> _Text provided_
We also examine how peer influence varies based on the timing of adoption decisions, by examining the effect of treatment based on time elapsed since an agent’s leader adopted an item. Let Δtu,i denote the number of periods between the current period (t), and the most recent period that one of agent u’s leaders adopted the item. Fig 6(c) and 6(d) shows a comparison of random matching to WRMF-based matching over time and for items which an agent’s leader(s) most-recently adopted during the current period (Δtu,i = 0), or during an earlier period (0 < Δtu,i ≤ 3). With both random matching (Fig 6c) and WRMF-based matching (Fig 6d), the estimated treatment effect is larger when Δtu,i = 0, and smaller when Δtu,i < 0. In addition, random matching overestimates peer influence by more when Δtu,i = 0 (17,000% in period 1) than when Δtu,i < 0 (6,500% in period 1). This may be because there is greater homophily between agents who adopt closer together in time (inset in Fig 6d). Overall, the results show that peer influence is strongest immediately after a leader adopts an item, which makes sense since an item is highest on a follower’s activity feed immediately after the leader adopts. However, we also find that homophily plays a relatively greater role in driving contemporaneous adoptions. Hence, it is most important to control for homophily in precisely the setting when influence is also strongest.

Treatment heterogeneity

We also use nearest-neighbor matching with WRMF to evaluate the treatment effect (of at least 1 adopting leader versus none) under various types of heterogeneity. To do this, we compare the fractions of treated and non-treated adopters for observations with different types of followers, leaders and/or items.

In Fig 7(a) we examine whether or not peer influence plays a greater role in adoption of items for agents who have adopted similar items in the past. We estimate similarity by using the cosine similarity between WRMF preference and characteristic type vectors. We group observations into those for which a treated agent had similarity above or below the average similarity for her treated items in the period (so we only include agents treated on at least two items). In Fig 7(b) we analyze heterogeneity by agents’ levels of experience, measured using the total number of adopted items. We compare observations in which the follower has adopted at most 50 items versus observations in which the follower has adopted at least 75 items, measured as of the beginning of each period.

Fig 7. Heterogeneity in peer influence and homophily.

(a) An agent’s preference for a repo is above or below her average preference for treated repos during the period. We only include agents who are treated in a period on at least 2 repos. (b) The number of stars by the follower up to the end of the period t − 1 is at most 50, or at least 75. (c) The repo first appeared at most 180 days ago, or at least 360 days ago, measured at the end of the period. The inset in (c) graphs the average similarity of an adopter to each of her adopting leaders, based on the number of months since the item first appeared in the data. (d) The number of stars of the repo, as of the end of period t − 1, is above or below the median for all observations in the period. (e) The average (log+1) number of followers of the adopting leaders, as of the end of period t − 1, is above or below the median for all the observations in the period. (f) The average (log+1) number of stars by all of an agent’s leaders, as of the end of period t − 1, is above or below the median for all observations in the period. In (a)-(f), treatment is defined as having at least one leader who adopts the repo, and the 95% confidence interval is computed using the non-parametric bootstrap. In the inset in (c), the 95% confidence is based on the formula for standard error.

> _Listing_
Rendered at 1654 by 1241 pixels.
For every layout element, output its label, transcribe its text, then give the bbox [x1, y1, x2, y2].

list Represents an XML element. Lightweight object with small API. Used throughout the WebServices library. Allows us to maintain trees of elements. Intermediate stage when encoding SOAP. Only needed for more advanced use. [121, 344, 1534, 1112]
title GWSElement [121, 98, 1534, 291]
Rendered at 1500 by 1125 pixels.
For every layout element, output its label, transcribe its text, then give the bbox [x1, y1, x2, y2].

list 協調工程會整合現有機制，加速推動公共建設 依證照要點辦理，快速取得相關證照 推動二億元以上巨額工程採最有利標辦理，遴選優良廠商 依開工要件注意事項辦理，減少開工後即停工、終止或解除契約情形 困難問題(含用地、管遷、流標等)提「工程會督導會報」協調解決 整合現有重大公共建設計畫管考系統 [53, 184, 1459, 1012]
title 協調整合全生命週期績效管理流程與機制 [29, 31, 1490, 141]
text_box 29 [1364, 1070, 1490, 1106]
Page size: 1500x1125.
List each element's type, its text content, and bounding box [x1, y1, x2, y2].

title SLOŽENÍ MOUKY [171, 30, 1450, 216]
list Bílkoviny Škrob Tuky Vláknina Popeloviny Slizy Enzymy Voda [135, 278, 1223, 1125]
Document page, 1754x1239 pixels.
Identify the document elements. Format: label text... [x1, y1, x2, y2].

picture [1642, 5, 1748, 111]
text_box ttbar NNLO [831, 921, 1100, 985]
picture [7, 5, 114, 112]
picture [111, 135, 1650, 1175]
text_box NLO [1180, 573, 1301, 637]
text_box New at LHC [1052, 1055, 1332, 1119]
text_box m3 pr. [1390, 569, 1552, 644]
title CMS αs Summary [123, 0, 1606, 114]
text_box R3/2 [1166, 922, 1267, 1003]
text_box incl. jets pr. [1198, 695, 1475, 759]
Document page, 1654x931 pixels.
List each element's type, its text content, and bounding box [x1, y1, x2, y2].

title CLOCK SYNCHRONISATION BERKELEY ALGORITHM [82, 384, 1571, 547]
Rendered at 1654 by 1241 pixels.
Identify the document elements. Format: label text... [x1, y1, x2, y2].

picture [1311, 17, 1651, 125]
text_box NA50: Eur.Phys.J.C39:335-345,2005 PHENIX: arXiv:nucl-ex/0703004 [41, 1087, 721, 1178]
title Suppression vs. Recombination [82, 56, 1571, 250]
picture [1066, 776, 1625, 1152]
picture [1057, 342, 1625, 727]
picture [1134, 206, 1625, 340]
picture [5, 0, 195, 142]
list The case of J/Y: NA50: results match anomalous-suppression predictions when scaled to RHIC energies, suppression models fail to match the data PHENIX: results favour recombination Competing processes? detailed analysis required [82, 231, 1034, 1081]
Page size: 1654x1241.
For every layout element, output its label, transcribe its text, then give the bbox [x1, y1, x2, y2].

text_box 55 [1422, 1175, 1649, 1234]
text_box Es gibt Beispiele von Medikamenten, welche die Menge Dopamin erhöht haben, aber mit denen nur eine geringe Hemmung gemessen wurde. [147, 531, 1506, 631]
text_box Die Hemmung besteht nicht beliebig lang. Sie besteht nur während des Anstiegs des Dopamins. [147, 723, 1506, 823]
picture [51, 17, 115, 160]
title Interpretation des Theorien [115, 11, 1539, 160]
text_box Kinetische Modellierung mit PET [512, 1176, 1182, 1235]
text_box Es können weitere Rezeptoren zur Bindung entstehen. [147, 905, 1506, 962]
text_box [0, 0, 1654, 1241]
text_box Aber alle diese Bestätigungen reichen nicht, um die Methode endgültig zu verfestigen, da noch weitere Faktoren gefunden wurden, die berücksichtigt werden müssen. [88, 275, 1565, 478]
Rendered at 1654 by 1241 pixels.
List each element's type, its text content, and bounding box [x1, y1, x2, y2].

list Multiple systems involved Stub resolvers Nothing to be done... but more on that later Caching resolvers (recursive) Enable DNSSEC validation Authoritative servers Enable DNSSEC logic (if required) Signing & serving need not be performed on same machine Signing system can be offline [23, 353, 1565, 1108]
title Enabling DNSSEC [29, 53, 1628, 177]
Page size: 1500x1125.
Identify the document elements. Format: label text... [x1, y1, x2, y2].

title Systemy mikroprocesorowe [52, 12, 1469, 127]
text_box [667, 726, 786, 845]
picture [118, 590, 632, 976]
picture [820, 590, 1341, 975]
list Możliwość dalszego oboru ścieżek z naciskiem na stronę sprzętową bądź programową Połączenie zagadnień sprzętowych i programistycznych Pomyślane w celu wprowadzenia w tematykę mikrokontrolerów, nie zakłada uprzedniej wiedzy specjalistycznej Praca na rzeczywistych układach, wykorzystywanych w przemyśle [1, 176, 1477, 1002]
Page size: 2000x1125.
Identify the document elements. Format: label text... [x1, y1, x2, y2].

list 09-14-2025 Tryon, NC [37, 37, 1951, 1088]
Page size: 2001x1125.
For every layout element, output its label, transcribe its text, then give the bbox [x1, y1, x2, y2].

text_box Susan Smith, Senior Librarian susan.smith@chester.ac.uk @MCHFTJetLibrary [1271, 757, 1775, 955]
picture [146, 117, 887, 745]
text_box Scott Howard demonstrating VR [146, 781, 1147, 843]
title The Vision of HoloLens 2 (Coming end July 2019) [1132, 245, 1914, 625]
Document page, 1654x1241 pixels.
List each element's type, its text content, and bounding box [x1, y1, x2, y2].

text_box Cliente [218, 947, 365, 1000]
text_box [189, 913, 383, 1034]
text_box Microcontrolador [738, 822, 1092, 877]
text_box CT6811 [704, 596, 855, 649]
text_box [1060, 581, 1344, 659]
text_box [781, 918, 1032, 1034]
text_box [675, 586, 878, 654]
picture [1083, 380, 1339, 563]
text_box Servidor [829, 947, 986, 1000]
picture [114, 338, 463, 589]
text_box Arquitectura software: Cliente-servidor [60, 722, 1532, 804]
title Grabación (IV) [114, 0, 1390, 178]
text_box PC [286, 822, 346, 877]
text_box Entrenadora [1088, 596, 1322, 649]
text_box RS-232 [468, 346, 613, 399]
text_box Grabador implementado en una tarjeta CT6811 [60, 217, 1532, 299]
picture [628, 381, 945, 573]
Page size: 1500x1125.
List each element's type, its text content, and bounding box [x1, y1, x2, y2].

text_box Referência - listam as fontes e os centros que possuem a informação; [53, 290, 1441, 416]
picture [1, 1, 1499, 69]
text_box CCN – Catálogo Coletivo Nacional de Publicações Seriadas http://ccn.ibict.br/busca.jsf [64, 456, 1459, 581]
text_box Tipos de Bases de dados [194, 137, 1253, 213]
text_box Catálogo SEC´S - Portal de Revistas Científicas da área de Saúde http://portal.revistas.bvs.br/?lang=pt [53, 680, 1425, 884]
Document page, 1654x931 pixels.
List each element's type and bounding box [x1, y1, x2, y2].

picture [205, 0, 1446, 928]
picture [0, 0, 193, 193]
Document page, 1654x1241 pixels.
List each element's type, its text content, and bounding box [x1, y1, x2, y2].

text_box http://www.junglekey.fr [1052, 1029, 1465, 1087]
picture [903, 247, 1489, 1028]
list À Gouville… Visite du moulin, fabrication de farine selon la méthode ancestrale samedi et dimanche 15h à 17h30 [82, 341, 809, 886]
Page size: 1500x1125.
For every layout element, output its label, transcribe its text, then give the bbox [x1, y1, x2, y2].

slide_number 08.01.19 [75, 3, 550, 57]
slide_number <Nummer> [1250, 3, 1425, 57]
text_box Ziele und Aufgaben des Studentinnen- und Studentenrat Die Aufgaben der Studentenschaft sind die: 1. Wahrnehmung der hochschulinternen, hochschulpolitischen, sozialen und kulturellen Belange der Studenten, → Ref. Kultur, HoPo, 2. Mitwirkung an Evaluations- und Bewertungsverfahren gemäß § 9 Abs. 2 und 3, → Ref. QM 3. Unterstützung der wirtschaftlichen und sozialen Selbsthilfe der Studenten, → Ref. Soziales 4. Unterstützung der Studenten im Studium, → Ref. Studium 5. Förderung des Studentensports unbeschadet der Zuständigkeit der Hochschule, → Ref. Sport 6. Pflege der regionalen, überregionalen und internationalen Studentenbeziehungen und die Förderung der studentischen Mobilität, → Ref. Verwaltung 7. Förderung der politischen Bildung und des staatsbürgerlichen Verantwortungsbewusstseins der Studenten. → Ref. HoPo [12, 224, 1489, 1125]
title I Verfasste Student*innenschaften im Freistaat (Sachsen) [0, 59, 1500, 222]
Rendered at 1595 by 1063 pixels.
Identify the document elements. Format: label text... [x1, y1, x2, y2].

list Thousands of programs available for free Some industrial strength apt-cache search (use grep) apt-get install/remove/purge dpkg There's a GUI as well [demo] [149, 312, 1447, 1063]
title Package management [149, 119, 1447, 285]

> _Task set_
a) From the text on peer influence, quote the span that begins at the words "Treatment heterogeneity" and ends after the words "leaders and/or items.".
b) Answer these questions from the text on peer influence:
(i) In period 1, by how much does random matching overestimate peer influence when Δtu,i = 0?
(ii) Which two follower experience levels does Fig 7(b) compare?
(iii) In panels (a)-(f), what method is used to compute the 95% confidence interval?

> _Expected answers_
a)
Treatment heterogeneity

We also use nearest-neighbor matching with WRMF to evaluate the treatment effect (of at least 1 adopting leader versus none) under various types of heterogeneity. To do this, we compare the fractions of treated and non-treated adopters for observations with different types of followers, leaders and/or items.

b)
(i) 17,000%
(ii) Followers who have adopted at most 50 items versus followers who have adopted at least 75 items
(iii) The non-parametric bootstrap